Terraform Serverless.tf was used to pack the solution (available on GitHub as well):

provider "aws" {
  region = "us-east-1"

  # Make it faster by skipping something
  #skip_metadata_api_check     = true
  skip_region_validation      = true
  skip_credentials_validation = true
}

module "eventbridge" {
  source = "terraform-aws-modules/eventbridge/aws"

  create_bus = false

  rules = {
    crons = {
      description         = "Trigger for a Lambda"
      schedule_expression = "rate(1 day)"
    }
  }

  targets = {
    crons = [
      {
        name  = "lambda-loves-cron"
        arn   = module.lambda_function.lambda_function_arn
        input = jsonencode({"job": "cron-by-rate"})
      }
    ]
  }
}

module "lambda_function" {
  source = "terraform-aws-modules/lambda/aws"

  function_name = "aws-health-regular-check"
  description   = "Daily report about AWS Health events"
  handler       = "lambda_function.lambda_handler"
  runtime       = "python3.13"
  timeout       = 300

  source_path = "./src/"

  environment_variables = {
    email_from      = var.email_from
    email_to        = var.email_to
    output_bucket   = var.output_bucket_name
  }

  create_current_version_allowed_triggers = false
  allowed_triggers = {
    OneRule = {
      principal  = "events.amazonaws.com"
      source_arn = module.eventbridge.eventbridge_rule_arns["crons"]
    }
  }

   attach_policy_statements = true
   policy_statements = {
     aws_health = {
       effect    = "Allow",
       actions   = [
        "health:DescribeEventsForOrganization", 
        "health:DescribeEventDetails",
        "health:DescribeEventDetailsForOrganization",
        "health:DescribeAffectedAccountsForOrganization",
        "health:DescribeAffectedEntitiesForOrganization"
        ],
       resources = ["*"]
     },
     organizations = {
       effect    = "Allow",
       actions   = ["organizations:ListAccounts"],
       resources = ["*"]
     },
     s3 = {
       effect    = "Allow",
       actions   = ["s3:PutObject"],
       resources = ["arn:aws:s3:::${var.output_bucket_name}/*"]
     },
    ses = {
       effect    = "Allow",
       actions   = ["ses:SendRawEmail"],
       resources = [
            aws_ses_email_identity.email_from.arn, 
            aws_ses_email_identity.email_to.arn
       ]
    }
   }

  tags = {
    Name = "aws-health-regular-check"
  }
}

### An identity is a email address you use to send email through Amazon SES. Identity verification at the domain level extends to all email addresses under one verified domain identity. To verify ownership of an email address, you must have access to its inbox to open the verification email.

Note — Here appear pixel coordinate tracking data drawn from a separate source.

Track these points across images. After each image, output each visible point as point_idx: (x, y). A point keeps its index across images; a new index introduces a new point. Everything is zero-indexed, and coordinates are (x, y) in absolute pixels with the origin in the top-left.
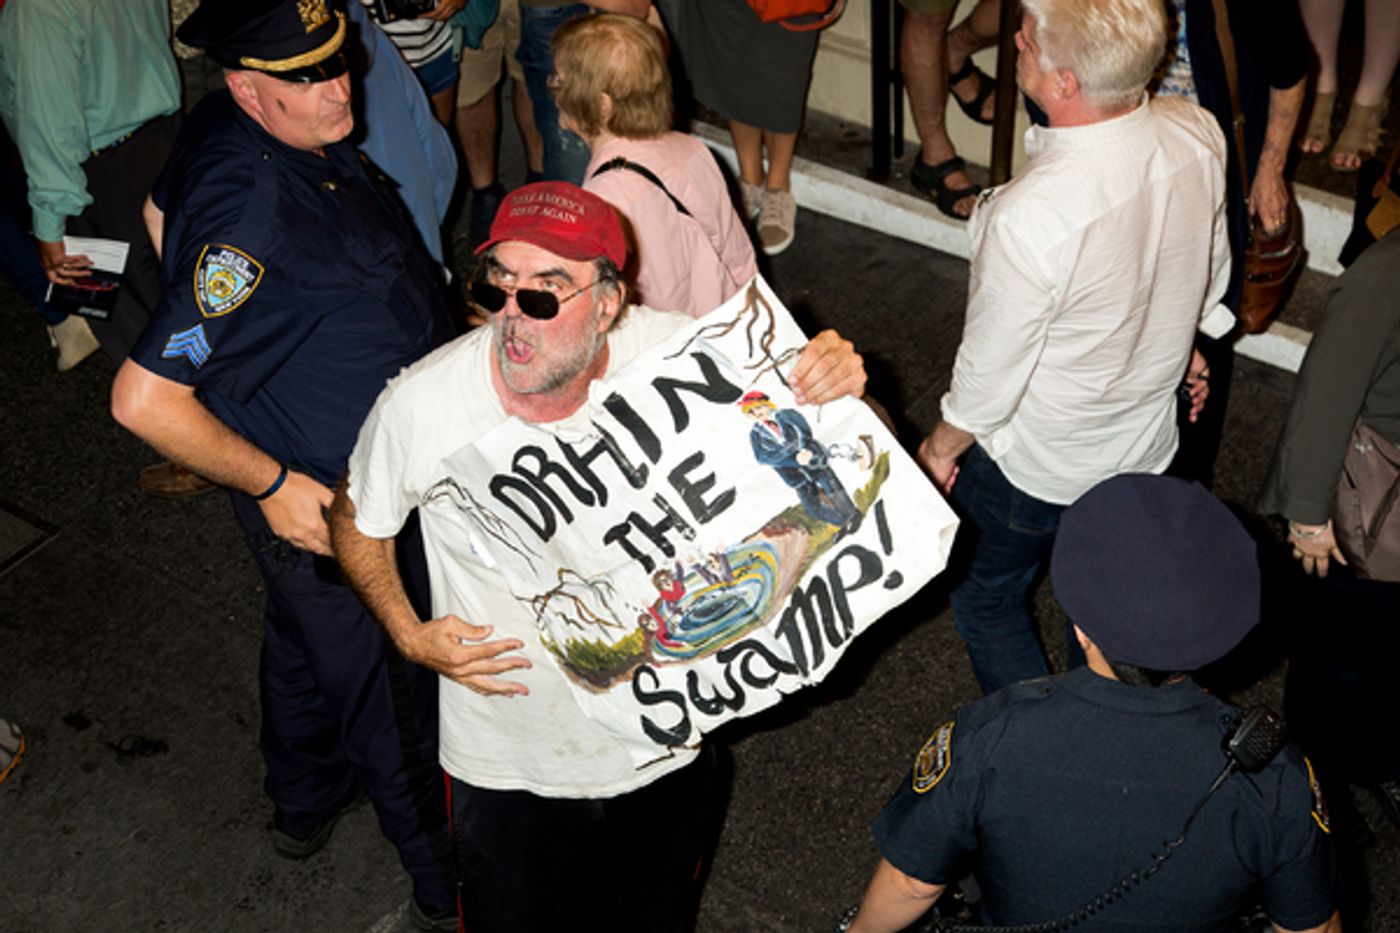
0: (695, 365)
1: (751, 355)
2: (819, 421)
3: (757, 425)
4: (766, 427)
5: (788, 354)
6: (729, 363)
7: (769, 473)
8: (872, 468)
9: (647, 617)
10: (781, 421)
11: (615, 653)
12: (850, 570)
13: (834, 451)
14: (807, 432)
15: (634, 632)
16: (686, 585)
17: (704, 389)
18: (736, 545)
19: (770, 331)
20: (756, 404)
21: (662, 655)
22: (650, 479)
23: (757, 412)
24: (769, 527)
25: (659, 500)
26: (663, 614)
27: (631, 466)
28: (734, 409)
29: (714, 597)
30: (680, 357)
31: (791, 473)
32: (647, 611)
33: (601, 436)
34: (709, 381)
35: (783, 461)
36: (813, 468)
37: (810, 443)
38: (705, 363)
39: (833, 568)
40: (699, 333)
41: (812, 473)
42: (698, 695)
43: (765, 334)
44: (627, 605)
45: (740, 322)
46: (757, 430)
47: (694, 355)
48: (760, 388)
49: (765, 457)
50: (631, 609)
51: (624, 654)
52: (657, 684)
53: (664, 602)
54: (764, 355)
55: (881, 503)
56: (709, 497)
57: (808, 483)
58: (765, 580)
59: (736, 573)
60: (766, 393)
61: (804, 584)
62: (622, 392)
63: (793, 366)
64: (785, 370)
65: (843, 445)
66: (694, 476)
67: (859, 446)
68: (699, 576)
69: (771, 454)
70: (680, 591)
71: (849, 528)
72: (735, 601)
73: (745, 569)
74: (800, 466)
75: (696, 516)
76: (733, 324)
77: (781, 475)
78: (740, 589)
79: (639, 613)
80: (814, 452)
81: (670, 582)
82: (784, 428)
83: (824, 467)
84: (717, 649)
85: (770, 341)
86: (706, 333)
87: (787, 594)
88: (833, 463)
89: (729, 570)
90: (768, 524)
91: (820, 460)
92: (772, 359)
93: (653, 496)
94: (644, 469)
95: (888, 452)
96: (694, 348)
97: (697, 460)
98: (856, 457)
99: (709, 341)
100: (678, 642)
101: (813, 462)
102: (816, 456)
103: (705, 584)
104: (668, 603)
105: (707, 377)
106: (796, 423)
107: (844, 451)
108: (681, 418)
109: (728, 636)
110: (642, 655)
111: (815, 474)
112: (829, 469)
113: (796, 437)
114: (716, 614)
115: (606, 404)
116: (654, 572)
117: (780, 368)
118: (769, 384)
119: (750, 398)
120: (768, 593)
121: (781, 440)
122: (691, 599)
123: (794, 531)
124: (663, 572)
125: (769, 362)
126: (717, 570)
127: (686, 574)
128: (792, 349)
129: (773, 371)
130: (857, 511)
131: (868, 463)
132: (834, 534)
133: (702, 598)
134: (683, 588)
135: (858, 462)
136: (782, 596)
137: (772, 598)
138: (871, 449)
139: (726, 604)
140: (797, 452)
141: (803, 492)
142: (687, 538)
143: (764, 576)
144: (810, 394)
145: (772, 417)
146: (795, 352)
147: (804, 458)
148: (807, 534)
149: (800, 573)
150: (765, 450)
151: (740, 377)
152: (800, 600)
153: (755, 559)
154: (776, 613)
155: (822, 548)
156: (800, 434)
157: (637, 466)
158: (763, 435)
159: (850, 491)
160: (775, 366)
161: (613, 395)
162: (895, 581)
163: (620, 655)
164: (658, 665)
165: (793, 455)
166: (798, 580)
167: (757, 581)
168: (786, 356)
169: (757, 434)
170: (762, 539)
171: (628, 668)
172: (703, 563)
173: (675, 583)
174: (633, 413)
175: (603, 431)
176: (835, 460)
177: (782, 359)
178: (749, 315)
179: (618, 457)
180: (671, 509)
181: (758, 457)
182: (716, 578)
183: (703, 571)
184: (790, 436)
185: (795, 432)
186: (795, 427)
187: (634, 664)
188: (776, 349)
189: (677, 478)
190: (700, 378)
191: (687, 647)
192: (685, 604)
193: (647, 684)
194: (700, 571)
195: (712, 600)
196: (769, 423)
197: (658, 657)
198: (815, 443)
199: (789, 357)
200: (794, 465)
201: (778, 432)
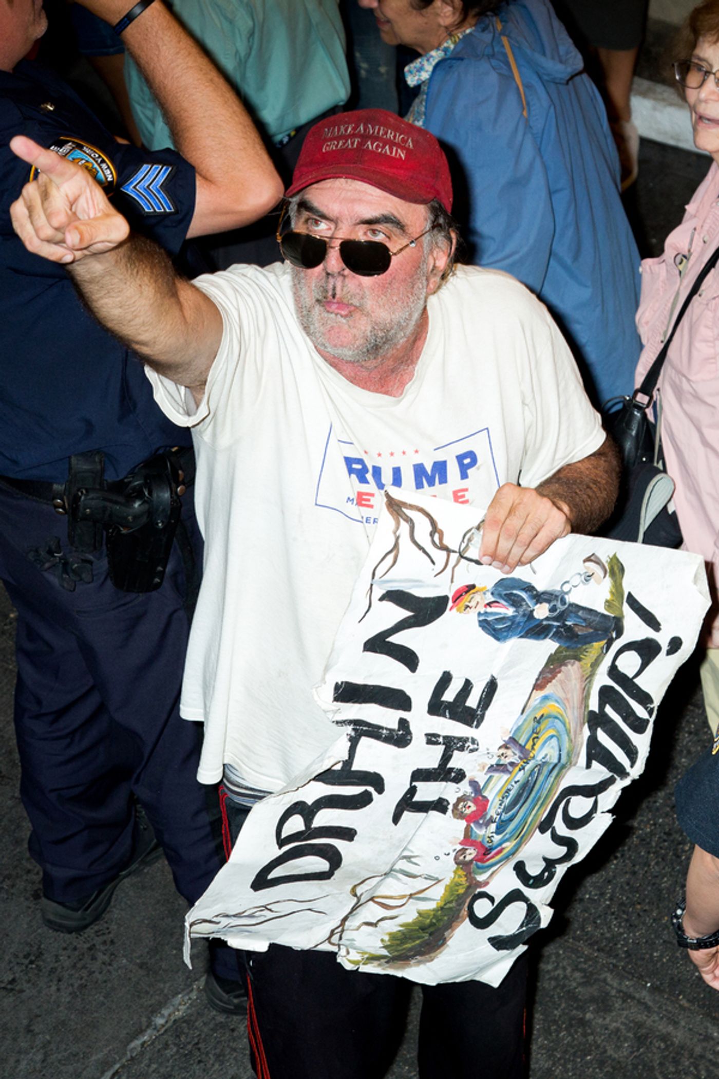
0: (389, 606)
1: (433, 563)
2: (534, 572)
3: (479, 614)
4: (489, 610)
5: (467, 537)
6: (418, 583)
7: (515, 643)
8: (608, 575)
9: (463, 851)
10: (500, 596)
11: (442, 908)
12: (629, 663)
13: (566, 588)
14: (529, 588)
15: (452, 875)
16: (485, 794)
17: (412, 621)
18: (518, 719)
19: (434, 528)
20: (467, 597)
21: (485, 872)
22: (412, 728)
23: (473, 604)
24: (539, 682)
25: (432, 739)
26: (477, 835)
27: (391, 730)
28: (450, 615)
29: (516, 782)
30: (371, 609)
31: (538, 631)
32: (459, 847)
33: (352, 727)
34: (411, 611)
35: (523, 628)
36: (555, 614)
37: (539, 597)
38: (397, 597)
39: (613, 671)
40: (373, 578)
41: (555, 619)
42: (530, 877)
43: (432, 535)
44: (437, 858)
45: (400, 541)
46: (482, 618)
47: (381, 599)
48: (460, 583)
49: (505, 634)
50: (443, 857)
51: (450, 902)
52: (492, 900)
53: (472, 825)
54: (444, 553)
55: (630, 595)
56: (472, 701)
57: (559, 627)
58: (558, 732)
59: (528, 747)
60: (471, 583)
61: (594, 705)
62: (341, 678)
63: (479, 545)
64: (473, 553)
65: (572, 577)
66: (449, 696)
67: (586, 568)
68: (496, 775)
69: (509, 628)
70: (482, 803)
71: (614, 635)
72: (536, 770)
73: (535, 735)
74: (542, 620)
75: (470, 724)
76: (396, 545)
77: (530, 638)
78: (539, 758)
79: (453, 855)
80: (548, 601)
81: (470, 803)
82: (506, 601)
83: (563, 608)
84: (538, 823)
85: (441, 539)
86: (379, 573)
87: (584, 724)
88: (571, 599)
89: (522, 748)
90: (537, 680)
91: (559, 605)
92: (454, 552)
93: (424, 740)
94: (403, 723)
95: (615, 556)
96: (378, 592)
97: (446, 679)
98: (588, 577)
99: (386, 578)
100: (499, 848)
101: (552, 610)
102: (552, 604)
103: (505, 777)
104: (476, 823)
105: (407, 609)
106: (514, 588)
107: (577, 580)
108: (409, 659)
109: (542, 804)
110: (469, 887)
111: (561, 617)
112: (571, 605)
113: (523, 600)
114: (525, 794)
115: (336, 699)
116: (450, 807)
117: (467, 555)
118: (466, 574)
119: (458, 596)
120: (565, 738)
121: (510, 612)
122: (497, 802)
123: (563, 668)
124: (459, 800)
125: (454, 557)
126: (513, 756)
127: (482, 785)
128: (470, 530)
129: (463, 561)
130: (614, 618)
131: (601, 574)
132: (603, 648)
133: (508, 791)
134: (484, 797)
135: (592, 580)
136: (578, 731)
137: (571, 741)
138: (598, 562)
139: (530, 778)
140: (532, 611)
141: (557, 636)
142: (472, 751)
143: (554, 727)
144: (511, 560)
145: (490, 598)
146: (473, 531)
147: (542, 612)
148: (577, 663)
149: (586, 698)
150: (501, 629)
151: (436, 586)
152: (597, 720)
153: (538, 721)
154: (580, 750)
155: (595, 664)
156: (524, 595)
157: (395, 726)
158: (490, 618)
159: (601, 609)
160: (462, 556)
161: (337, 687)
162: (675, 644)
163: (448, 906)
164: (486, 883)
165: (530, 616)
166: (587, 706)
167: (552, 737)
168: (466, 540)
169: (485, 620)
170: (539, 694)
171: (460, 910)
172: (494, 761)
173: (475, 801)
174: (365, 686)
175: (350, 722)
176: (570, 595)
177: (463, 545)
178: (405, 527)
179: (374, 732)
180: (445, 737)
181: (498, 639)
182: (512, 764)
183: (499, 768)
184: (515, 602)
185: (519, 596)
186: (515, 592)
187: (464, 902)
188: (452, 541)
189: (436, 707)
190: (404, 614)
191: (509, 846)
192: (493, 810)
193: (482, 908)
194: (496, 770)
195: (516, 786)
196: (489, 604)
197: (481, 878)
198: (544, 593)
199: (469, 540)
200: (536, 623)
201: (504, 606)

resource "aws_ses_email_identity" "email_from" {
  email = var.email_from
}

resource "aws_ses_email_identity" "email_to" {
  email = var.email_to
}

terraform.tfvars contains the email of the sender and receiver, which should be a real email under your control:

email_from              = "email.from@example.com"
email_to                = "email.to@example.com"
output_bucket_name      = "example-bucket"

The last two Terraform resources, “aws_ses_email_identity”, create an Amazon SES Identity. Otherwise, you would have to do it manually in the Amazon SES console:

After the Terraform apply, you will see the “Verification pending” status:

And you will receive an email on the addresses you provided for “sender” and “receiver”:

Follow the link from the email and make sure your addresses are verified in SES:

 

Result

Reports are sent every day:

If you don’t need Amazon SES for other purposes, the Sandbox mode will be enough, as we send only one email per day:

Conclusion

In this post, we looked at centralized aggregated reporting about AWS Health events for a multi-account AWS organization. Such reports are helpful for planning and carefully reacting to the scheduled AWS changes (pathing, retirements, etc.) and other notifications about AWS services.